Che un sindaco ormai proiettato verso la fine del proprio doppio mandato decida di ficcarsi nella prima (forse anche l’unica) via di fuga possibile, quella verso le regionali, ci può stare; rientra nelle normali “strategie” di sopravvivenza politica.
Ci chiediamo però: il Sindaco di Casarano ed il principe di Maglie non avevano altre “autorevoli personalità” da candidare alle
regionali, continuando nel contempo ad amministrare la città?
Non avrebbero potuto sostenere al consiglio regionale la candidatura del vicesindaco o di qualche assessore, ed intanto portare a termine quei “grandi progetti” di sviluppo che dicono di aver messo in cantiere?
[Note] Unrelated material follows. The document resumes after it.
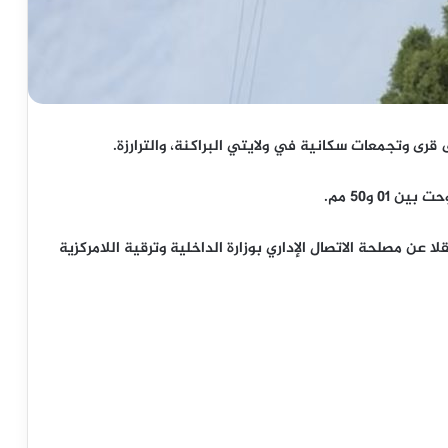
قرى وتجمعات سكانية في ولايتي البراكنة، والترارزة.
0 و50 مم.
لا عن مصلحة الاتصال الإداري بوزارة الداخلية وترقية اللامركزية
Chiederemo notizie a “chi li ha visti”.
Ad onor del vero ricordiamo che già cinque anni fa fu messo in pista l’allora vice sindaco Dr Adamo Fracasso, salvo poi a boicottarlo dall’interno.
Con un consigliere regionale casaranese, il sindaco Stefano oggi avrebbe trovata la strada sbarrata da un suo stesso uomo. Così, in questi anni, ha usato le persone, ed ha messo una caparra sulla sua carriera politica!
Se questo è amore per la propria terra, decidetelo voi!
Di sicuro questa città ha bisogno di ben altro: abbandonare i falsi miti e le suggestioni, pretendendo da chi si candida, coesione attorno ad un programma concreto di sviluppo della città e reali chance per i nostri figli; Soprattutto Casarano non può permettersi altri 5 anni di inerzia totale, di assenza di programmazione, di qualunquismo.
Il Partito Democratico è pronto a raccogliere questa sfida.